Remicade and Enbrel both target tumour necrosis factor alpha. Remicade has afucosylated glycans, whereas Enbrel has a higher degree of fucosylation. Remicade is also more potent in ADCC (Diagram A). Remsima, a biosimilar to Remicade, has elevated levels of fucosylation compared to the innovator molecule, which confers a lower ADCC activity. However, the manufacturer found that ADCC activity was only affected when specific assay conditions were applied and not observed in a standard PBMC assay. Analytical similarity was confirmed in clinical trials (Weise et al., Blood (2014)124, 3191-3196) in rheumatoid arthritis patients with extrapolation to other indications.
It is important to identify ADCC activity at an early stage of product development so that undesirable clones can be weeded out. Using an ADCC method that is highly sensitive to differences in glycosylation will improve the ease of demonstrating analytical similarity.
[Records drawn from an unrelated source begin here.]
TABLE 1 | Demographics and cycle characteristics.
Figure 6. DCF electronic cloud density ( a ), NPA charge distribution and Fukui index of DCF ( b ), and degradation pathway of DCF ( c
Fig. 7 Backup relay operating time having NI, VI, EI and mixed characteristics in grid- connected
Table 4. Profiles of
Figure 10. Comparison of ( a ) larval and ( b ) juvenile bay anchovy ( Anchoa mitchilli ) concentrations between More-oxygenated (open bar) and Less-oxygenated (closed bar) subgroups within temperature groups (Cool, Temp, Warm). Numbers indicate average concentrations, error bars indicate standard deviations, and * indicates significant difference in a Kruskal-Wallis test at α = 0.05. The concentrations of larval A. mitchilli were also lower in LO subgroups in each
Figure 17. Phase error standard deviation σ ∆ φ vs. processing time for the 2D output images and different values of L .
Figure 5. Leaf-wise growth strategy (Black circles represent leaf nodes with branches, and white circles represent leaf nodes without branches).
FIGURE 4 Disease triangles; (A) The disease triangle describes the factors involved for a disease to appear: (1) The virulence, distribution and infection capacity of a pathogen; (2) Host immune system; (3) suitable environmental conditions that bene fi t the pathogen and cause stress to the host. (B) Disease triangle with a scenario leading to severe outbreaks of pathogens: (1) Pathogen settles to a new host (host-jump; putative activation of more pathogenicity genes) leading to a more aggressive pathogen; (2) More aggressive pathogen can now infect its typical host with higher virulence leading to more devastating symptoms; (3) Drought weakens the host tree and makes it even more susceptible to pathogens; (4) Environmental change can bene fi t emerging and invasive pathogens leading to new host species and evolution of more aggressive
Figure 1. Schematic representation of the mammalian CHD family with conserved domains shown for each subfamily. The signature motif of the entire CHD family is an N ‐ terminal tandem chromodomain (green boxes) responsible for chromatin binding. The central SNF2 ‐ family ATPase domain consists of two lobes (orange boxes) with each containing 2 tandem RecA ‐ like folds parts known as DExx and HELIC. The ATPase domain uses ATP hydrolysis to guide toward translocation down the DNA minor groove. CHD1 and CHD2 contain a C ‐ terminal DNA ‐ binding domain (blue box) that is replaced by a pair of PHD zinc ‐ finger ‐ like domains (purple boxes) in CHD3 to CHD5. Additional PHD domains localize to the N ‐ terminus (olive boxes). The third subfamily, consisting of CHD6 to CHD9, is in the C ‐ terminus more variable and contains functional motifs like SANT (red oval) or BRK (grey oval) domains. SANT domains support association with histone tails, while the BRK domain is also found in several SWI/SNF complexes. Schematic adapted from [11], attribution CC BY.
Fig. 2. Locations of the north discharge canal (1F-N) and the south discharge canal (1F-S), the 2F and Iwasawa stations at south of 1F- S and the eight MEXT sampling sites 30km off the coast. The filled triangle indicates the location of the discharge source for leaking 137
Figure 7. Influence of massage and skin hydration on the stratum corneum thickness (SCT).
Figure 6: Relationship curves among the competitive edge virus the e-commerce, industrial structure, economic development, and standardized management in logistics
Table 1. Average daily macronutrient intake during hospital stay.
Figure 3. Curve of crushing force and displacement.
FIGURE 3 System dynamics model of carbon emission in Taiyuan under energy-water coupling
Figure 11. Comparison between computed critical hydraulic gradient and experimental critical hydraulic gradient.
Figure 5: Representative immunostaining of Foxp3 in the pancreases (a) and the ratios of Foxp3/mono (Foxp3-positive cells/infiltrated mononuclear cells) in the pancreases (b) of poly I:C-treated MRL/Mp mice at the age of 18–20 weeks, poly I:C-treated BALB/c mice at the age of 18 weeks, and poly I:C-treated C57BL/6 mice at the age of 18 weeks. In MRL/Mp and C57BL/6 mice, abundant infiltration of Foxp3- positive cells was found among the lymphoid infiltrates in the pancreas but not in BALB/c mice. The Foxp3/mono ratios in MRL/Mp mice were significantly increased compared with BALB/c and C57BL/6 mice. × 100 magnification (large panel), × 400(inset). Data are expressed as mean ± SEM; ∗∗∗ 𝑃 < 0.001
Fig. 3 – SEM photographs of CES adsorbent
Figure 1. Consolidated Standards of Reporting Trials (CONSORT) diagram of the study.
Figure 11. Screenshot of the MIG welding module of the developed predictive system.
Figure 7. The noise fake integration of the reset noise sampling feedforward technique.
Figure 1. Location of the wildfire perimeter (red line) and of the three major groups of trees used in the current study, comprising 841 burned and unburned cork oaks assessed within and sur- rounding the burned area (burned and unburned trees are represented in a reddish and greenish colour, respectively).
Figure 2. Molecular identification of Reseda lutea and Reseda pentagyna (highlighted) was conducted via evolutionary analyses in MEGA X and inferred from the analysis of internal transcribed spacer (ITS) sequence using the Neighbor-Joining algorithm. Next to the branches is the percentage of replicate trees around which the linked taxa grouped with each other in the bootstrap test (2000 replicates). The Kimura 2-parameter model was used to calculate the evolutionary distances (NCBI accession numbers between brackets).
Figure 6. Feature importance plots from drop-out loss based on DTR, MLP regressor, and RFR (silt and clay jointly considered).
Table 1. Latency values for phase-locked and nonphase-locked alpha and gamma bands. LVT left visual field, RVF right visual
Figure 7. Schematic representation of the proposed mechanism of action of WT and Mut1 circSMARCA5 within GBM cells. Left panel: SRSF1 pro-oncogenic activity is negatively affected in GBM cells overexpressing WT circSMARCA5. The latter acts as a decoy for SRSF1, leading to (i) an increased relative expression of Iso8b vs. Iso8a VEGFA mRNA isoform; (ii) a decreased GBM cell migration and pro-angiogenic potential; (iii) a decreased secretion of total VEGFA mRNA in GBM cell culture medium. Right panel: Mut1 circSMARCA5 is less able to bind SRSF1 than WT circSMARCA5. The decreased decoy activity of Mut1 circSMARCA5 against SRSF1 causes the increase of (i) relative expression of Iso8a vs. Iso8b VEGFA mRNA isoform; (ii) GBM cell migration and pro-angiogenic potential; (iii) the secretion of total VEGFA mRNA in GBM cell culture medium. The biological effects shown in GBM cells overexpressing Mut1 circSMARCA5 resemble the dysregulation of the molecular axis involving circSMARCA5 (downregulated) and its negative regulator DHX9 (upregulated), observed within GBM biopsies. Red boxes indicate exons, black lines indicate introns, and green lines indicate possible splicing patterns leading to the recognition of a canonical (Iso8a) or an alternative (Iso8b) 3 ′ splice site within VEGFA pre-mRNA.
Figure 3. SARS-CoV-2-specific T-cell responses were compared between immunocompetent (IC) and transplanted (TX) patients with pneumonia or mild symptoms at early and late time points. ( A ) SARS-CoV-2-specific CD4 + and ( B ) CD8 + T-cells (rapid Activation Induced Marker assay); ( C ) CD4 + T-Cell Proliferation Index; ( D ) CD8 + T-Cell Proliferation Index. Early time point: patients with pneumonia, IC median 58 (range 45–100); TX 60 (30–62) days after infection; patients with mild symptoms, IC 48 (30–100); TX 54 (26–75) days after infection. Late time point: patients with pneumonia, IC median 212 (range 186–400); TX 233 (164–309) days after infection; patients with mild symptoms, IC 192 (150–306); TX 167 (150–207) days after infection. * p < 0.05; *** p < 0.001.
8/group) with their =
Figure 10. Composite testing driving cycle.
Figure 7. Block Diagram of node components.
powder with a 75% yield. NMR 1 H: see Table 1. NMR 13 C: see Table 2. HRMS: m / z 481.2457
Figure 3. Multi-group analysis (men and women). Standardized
As the manufacturing process evolves, assessment of ADCC forms an essential part of determining analytical similarity, potentially evaluated across a comprehensive range of different in vitro ADCC assays.
There are numerous variables that should be considered in the design of ADCC methods and within the sphere of analytical similarity. This may represent a departure from the traditional focus of defining method suitability (such as those in ICH(Q2R(1)) to the primary objective of creating methods that are exquisitely sensitive to differences that may be present between the biosimilar and innovator molecules, primarily, but not limited to, differing glycan species.